Para um jovem comum, os estudos já são turbulentos quando devem ser conciliados com outras coisas, mas quando se fala de uma medalhista, as coisas se tornam ainda mais acirradas no tempo de Emanuelle. “Lidar com a escola e os treinamentos para as olimpíadas nem sempre é fácil, ás vezes eu vou no ônibus estudando. Pois de manhã eu treino em Maringá e de tarde aqui em Mandaguari. E ainda tem a fisioterapia, a nutricionista, musculação e os treinos duplos ”. 

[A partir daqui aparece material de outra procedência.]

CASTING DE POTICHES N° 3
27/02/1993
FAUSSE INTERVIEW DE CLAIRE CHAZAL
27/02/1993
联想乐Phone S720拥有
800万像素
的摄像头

Como todo atleta mandaguariense, Emanuelle também enfrenta inúmeras dificuldades que vão além de suas condições físicas, ela e os outros atletas deficientes que treinam em Maringá dependem de um único ônibus para levá-los até o centro de treinamento, deste modo, apenas um cadeirante pode ir no transporte. “Às vezes a Manu acaba perdendo treino pois já tem um cadeirante no ônibus e por conta disso ela não pode ir. E esse é um apoio a eles que se mostra necessário, pois a prática do esporte é recomendação médica, para todos eles. Além da saúde, isso ainda ajuda muito na auto-estima deles, pois ali, durante a prática do esporte eles têm contato com outras pessoas com as mesmas características que eles”, ressalta Regina. 

Ainda que os obstáculos sejam expressivos, Emanuelle jamais deixou de acreditar em si e se imaginar recebendo uma medalha paralímpica, à reportagem do Jornal Agora, ela revelou que se imagina constantemente recebendo uma medalha de ouro nas Paralimpíadas de Paris, em 2024. 

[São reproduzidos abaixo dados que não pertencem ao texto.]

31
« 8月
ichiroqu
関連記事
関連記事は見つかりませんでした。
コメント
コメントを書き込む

Em 2023, o CPB irá inaugurar  um centro de treinamento paralímpico em Maringá, com o intuito de possibilitar aos atletas da região um local adequado para treinos, já que até o momento tanto Emanuelle quanto os outros atletas paralímpicos da região treinam em um local particular. Com o intuito de ajudar pessoas de todas as idades com deficiências à encontrarem no esporte sua melhora de autoestima, saúde e qualidade de vida, o treinador de Emanuelle montou o AquaVida, projeto que irá através da natação, transformar a vida de inúmeras pessoas que assim como Emanuelle, tem características que o tornam diferentes da população, mas não menos capazes de fazer atos grandiosos. 

Com 14 anos de idade, após ter conquistado inúmeras medalhas de ouro em campeonatos estaduais e nacionais, Emanuelle Araújo de Sá, com a ajuda de sua família, amigos e padrinhos que abraçaram sua trajetória,  busca por uma medalha mundial, que não irá apenas alegrar a si, mas mostrar para todos aqueles com características especiais como ela, que nada lhes é impossível.